Pierre BACHER : Résumé critique d'une étude du RWI1 « Economic impacts from the promotion of renewable energies : the German experience » - octobre 2009

 

Le RWI vient de publier une étude extrêmement sévère sur le système allemand de promotion des énergies renouvelables. Après avoir rassemblé les données sur les coûts et sur la réduction des émissions de CO2, l'étude analyse les impacts de la politique allemande dans cinq domaines :

  • La protection du climat
  • Le prix de l'électricité
  • Les emplois
  • La sécurité énergétique
  • La promotion de technologies innovantes.

Aucune des vertus supposées du système allemand n'échappe à sa critique. Nous en résumons ci-après les points essentiels, et nous les commentons (en italiques).

1. La protection du climat

Le paradoxe allemand : alors que les ENR remplacent effectivement des énergies fossiles pour la production d'électricité, le « bilan carbone » est quasi nul. Ceci est dû à la coexistence du système d'aides et du European Trading System (ETS)3 : les producteurs d'électricité renouvelables peuvent vendre leurs permis d'émissions à d'autres « pollueurs », avec comme résultat un transfert des émissions vers ceux-ci4. Pire, selon l'étude, l'abondance des permis fait chuter les cours et incite les industriels européens à acheter des permis plutôt qu'à réduire leurs émissions5. On notera que rapport de RWI ne calcule pas le volume des émissions qui auraient pu être évitées si les sommes consacrées presque en vain aux énergies renouvelables avaient été utilisées de façon plus efficace. En France, les ENR se substituent en grande partie à l'hydraulique fil de l'eau et au nucléaire, sans réduction des émissions de CO2. Mais elles se substituent aussi en partie à de l'électricité fossile, ce qui permet, comme en Allemagne, aux électriciens de revendre une partie de leurs permis d'émissions.
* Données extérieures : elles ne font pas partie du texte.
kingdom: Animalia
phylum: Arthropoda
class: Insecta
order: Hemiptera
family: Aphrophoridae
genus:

La conclusion de RWI s'applique donc aussi, un peu, à la France.

2. Le prix de l'électricité

L'étude RWI chiffre le coût sur 20 ans de la promotion du solaire photovoltaïque (PV) et de l'éolien pour les engagements 2000 – 2010 (en € 2007)6 : Solaire PV : 53 milliards Eolien : 11 à 20 milliards selon que le tarif d'achat est dégressif après 5 ans ou constant pendant 20 ans

Elle en déduit un surcoût de l'électricité vendue aux consommateurs de 3 %7.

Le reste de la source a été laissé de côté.